Gigamon, a network traffic management software provider, announced weak preliminary results for its 2014 second quarter. Gigamon projects revenue for the quarter at about $35 million, below the company’s previous guidance of $38 to $42 million. This 17% drop in forecasted revenue has caused the stock to drop 30%. Margins and operating expenses are expected to be consistent with guidance.
Projecting Q2 Financials
During the first quarter earnings call, Gigamon management projected Q2 gross margins of 78% to 79%, operating expenses of $28.5 million to $29.5 million, and non-GAAP tax rate of approximately 35% and based on an estimated average diluted weighted shares outstanding of approximately 34.5 million. Using these projections, the Q2 I/S will look something like this:
Gigamon’s top line growth will have slowed down from the usual 25% to fewer than 10%. The question will be whether this can be listed as a “bad quarter” or a new norm. Management claimed that the challenge with growth was due to closing deals during later stages of the quarter, as approval cycles have been longer. This would indicate that growth should pick up in the future and that this recent hindrance is only temporary.
The Fundamental Picture
With around $143M (or $4.15/share) in their cash balance, Gigamon offers shareholders a safety net as 1/3rd of the company value is held in cash. Trading at a market cap of $400M and TTM revenues of ~$149M, Gigamon’s price to sales multiple has fallen to 2.7x. This multiple is in the same range as large companies such as Cisco, Juniper and Brocade, all of which have seen growth desiccate.
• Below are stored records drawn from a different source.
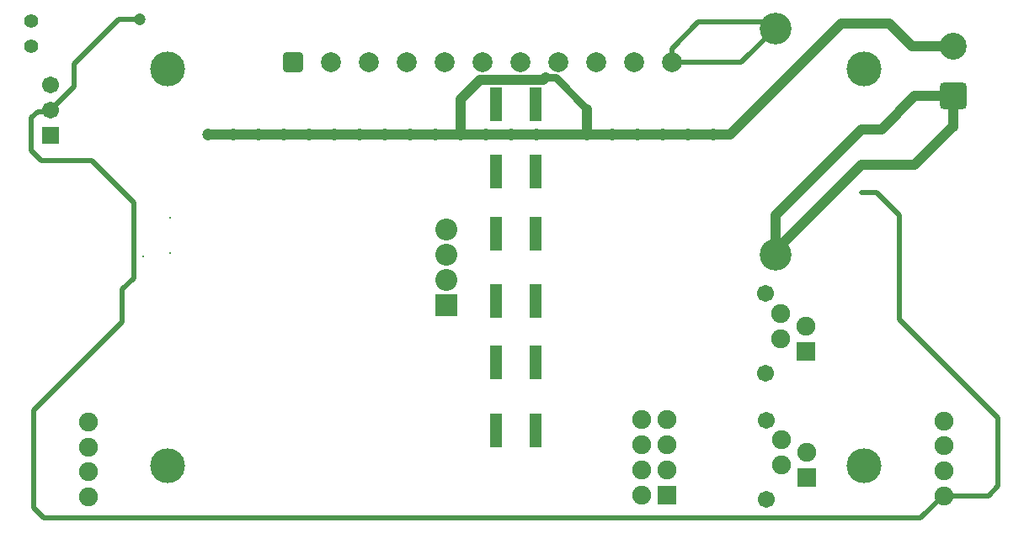
<source format=gbs>
G04 Layer_Color=16711935*
%FSLAX25Y25*%
%MOIN*%
G70*
G01*
G75*
%ADD34C,0.03937*%
%ADD39C,0.13780*%
%ADD90C,0.00800*%
G04:AMPARAMS|DCode=91|XSize=78.87mil|YSize=78.87mil|CornerRadius=12.86mil|HoleSize=0mil|Usage=FLASHONLY|Rotation=0.000|XOffset=0mil|YOffset=0mil|HoleType=Round|Shape=RoundedRectangle|*
%AMROUNDEDRECTD91*
21,1,0.07887,0.05315,0,0,0.0*
21,1,0.05315,0.07887,0,0,0.0*
1,1,0.02572,0.02657,-0.02657*
1,1,0.02572,-0.02657,-0.02657*
1,1,0.02572,-0.02657,0.02657*
1,1,0.02572,0.02657,0.02657*
%
%ADD91ROUNDEDRECTD91*%
%ADD92C,0.07887*%
%ADD93C,0.07493*%
%ADD94R,0.07493X0.07493*%
%ADD95C,0.08674*%
%ADD96R,0.08674X0.08674*%
%ADD97C,0.06706*%
%ADD98R,0.06706X0.06706*%
%ADD99R,0.07493X0.07493*%
%ADD100C,0.06706*%
%ADD101C,0.12611*%
G04:AMPARAMS|DCode=102|XSize=106.42mil|YSize=106.42mil|CornerRadius=16.3mil|HoleSize=0mil|Usage=FLASHONLY|Rotation=90.000|XOffset=0mil|YOffset=0mil|HoleType=Round|Shape=RoundedRectangle|*
%AMROUNDEDRECTD102*
21,1,0.10642,0.07382,0,0,90.0*
21,1,0.07382,0.10642,0,0,90.0*
1,1,0.03261,0.03691,0.03691*
1,1,0.03261,0.03691,-0.03691*
1,1,0.03261,-0.03691,-0.03691*
1,1,0.03261,-0.03691,0.03691*
%
%ADD102ROUNDEDRECTD102*%
%ADD103C,0.10642*%
%ADD104C,0.05524*%
%ADD105C,0.04737*%
%ADD106C,0.01968*%
%ADD107C,0.02953*%
%ADD108R,0.04737X0.13398*%
D34*
X299500Y106000D02*
Y123000D01*
X370000Y158000D02*
Y170158D01*
X369500Y158000D02*
X370000D01*
X354500Y143000D02*
X369500Y158000D01*
X333500Y143000D02*
X354500D01*
X299500Y109000D02*
X333500Y143000D01*
X299500Y123000D02*
X333500Y157000D01*
X341500D01*
X354658Y170158D01*
X370000D01*
X353658Y189842D02*
X370000D01*
X344500Y199000D02*
X353658Y189842D01*
X325500Y199000D02*
X344500D01*
X281500Y155000D02*
X325500Y199000D01*
X275000Y155000D02*
X281500D01*
X75000D02*
X275000D01*
X175000D02*
Y169000D01*
X182500Y176500D01*
X207500D01*
X208500Y177500D01*
X225000Y155000D02*
Y165000D01*
D39*
X59055Y181102D02*
D03*
X334646D02*
D03*
Y23622D02*
D03*
X59055D02*
D03*
D90*
X59905Y107913D02*
D03*
Y122087D02*
D03*
X49275Y106732D02*
D03*
D91*
X108500Y183500D02*
D03*
D92*
X123500D02*
D03*
X138500D02*
D03*
X153500D02*
D03*
X168500D02*
D03*
X183500D02*
D03*
X198500D02*
D03*
X213500D02*
D03*
X228500D02*
D03*
X243500D02*
D03*
X258500D02*
D03*
D93*
X256500Y42000D02*
D03*
Y32000D02*
D03*
Y22000D02*
D03*
X246657Y12000D02*
D03*
Y22000D02*
D03*
Y32000D02*
D03*
Y42000D02*
D03*
X301953Y33874D02*
D03*
Y23874D02*
D03*
X311953Y28874D02*
D03*
X301500Y84000D02*
D03*
Y74000D02*
D03*
X311500Y79000D02*
D03*
X366142Y41339D02*
D03*
Y31496D02*
D03*
Y21654D02*
D03*
Y11811D02*
D03*
X27500Y11315D02*
D03*
Y21158D02*
D03*
Y31000D02*
D03*
Y40843D02*
D03*
D94*
X256500Y12000D02*
D03*
D95*
X169291Y117362D02*
D03*
Y107362D02*
D03*
Y97362D02*
D03*
D96*
Y87362D02*
D03*
D97*
X12500Y174500D02*
D03*
Y164500D02*
D03*
D98*
Y154500D02*
D03*
D99*
X311953Y18874D02*
D03*
X311500Y69000D02*
D03*
D100*
X296047Y10252D02*
D03*
Y41748D02*
D03*
X295594Y60378D02*
D03*
Y91874D02*
D03*
D101*
X299500Y197000D02*
D03*
Y107315D02*
D03*
D102*
X370000Y170158D02*
D03*
D103*
Y189842D02*
D03*
D104*
X5000Y190000D02*
D03*
Y200000D02*
D03*
D105*
X75000Y155000D02*
D03*
X85000D02*
D03*
X95000D02*
D03*
X105000D02*
D03*
X115000D02*
D03*
X125000D02*
D03*
X135000D02*
D03*
X145000D02*
D03*
X155000D02*
D03*
X165000D02*
D03*
X175000D02*
D03*
X185000D02*
D03*
X195000D02*
D03*
X205000D02*
D03*
X225000D02*
D03*
X235000D02*
D03*
X245000D02*
D03*
X255000D02*
D03*
X265000D02*
D03*
X275000D02*
D03*
X48000Y200500D02*
D03*
D106*
X333500Y132000D02*
X339500D01*
X348500Y123000D01*
Y81500D02*
Y123000D01*
Y81500D02*
X387500Y42500D01*
Y15500D02*
Y42500D01*
X383811Y11811D02*
X387500Y15500D01*
X365811Y11811D02*
X383811D01*
X357000Y3000D02*
X365811Y11811D01*
X10000Y3000D02*
X357000D01*
X6000Y7000D02*
X10000Y3000D01*
X6000Y7000D02*
Y45500D01*
X41000Y80500D01*
Y93500D01*
X45500Y98000D01*
Y128000D01*
X29000Y144500D02*
X45500Y128000D01*
X9000Y144500D02*
X29000D01*
X5000Y148500D02*
X9000Y144500D01*
X5000Y148500D02*
Y161500D01*
X7500Y164000D01*
X12000D01*
X258500Y183500D02*
X286000D01*
X299500Y197000D01*
X269000Y199500D02*
X299000D01*
X258500Y189000D02*
X269000Y199500D01*
X258500Y183500D02*
Y189000D01*
X39500Y200500D02*
X48000D01*
X22000Y183000D02*
X39500Y200500D01*
X22000Y174000D02*
Y183000D01*
X12500Y164500D02*
X22000Y174000D01*
D107*
X208500Y177500D02*
X212500D01*
X225000Y165000D01*
D108*
X188976Y166929D02*
D03*
Y140157D02*
D03*
X204724Y166929D02*
D03*
Y140157D02*
D03*
X188976Y115748D02*
D03*
Y88976D02*
D03*
X204724Y115748D02*
D03*
Y88976D02*
D03*
X188976Y64567D02*
D03*
Y37795D02*
D03*
X204724Y64567D02*
D03*
Y37795D02*
D03*
M02*

</source>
Going forward, I expect the company to grow, albeit not at 25%+. However, to expect growth of 15% would be a reasonable assumption to make. At current levels, Gigamon looks to be cheap if it can achieve such growth rates.
Mis-management Fixed Through Acquisition
Gigamon has lost roughly $400M in market cap (or 50% of its value) due to the last two disappointing earnings releases. I blame management for such mistakes because that have over promised and under delivered. Investors have lost confidence in a management team that cannot manage to forecast its own operations three months into the future.
By trading at these depressed levels, Gigamon is a likely strategic M&A candidate. Its technology, residual growth and reasonable valuation are enough selling points to catch the attention of potential suitors such as Cisco or Juniper. Though shareholders may not want to be acquired at these levels, having the experienced leadership of an established giant will prove to be beneficial for Gigamon moving forward.
Investors of Gigamon should ask themselves whether a 17% drop in quarterly revenues justifies a 30% drop in the stock price. To me this drop is exaggerated, making Gigamon an attractive opportunity to grab shares at a discount. The company will continue to grow, though at a slower pace than before. Yet, it’s being priced as if growth is all but gone.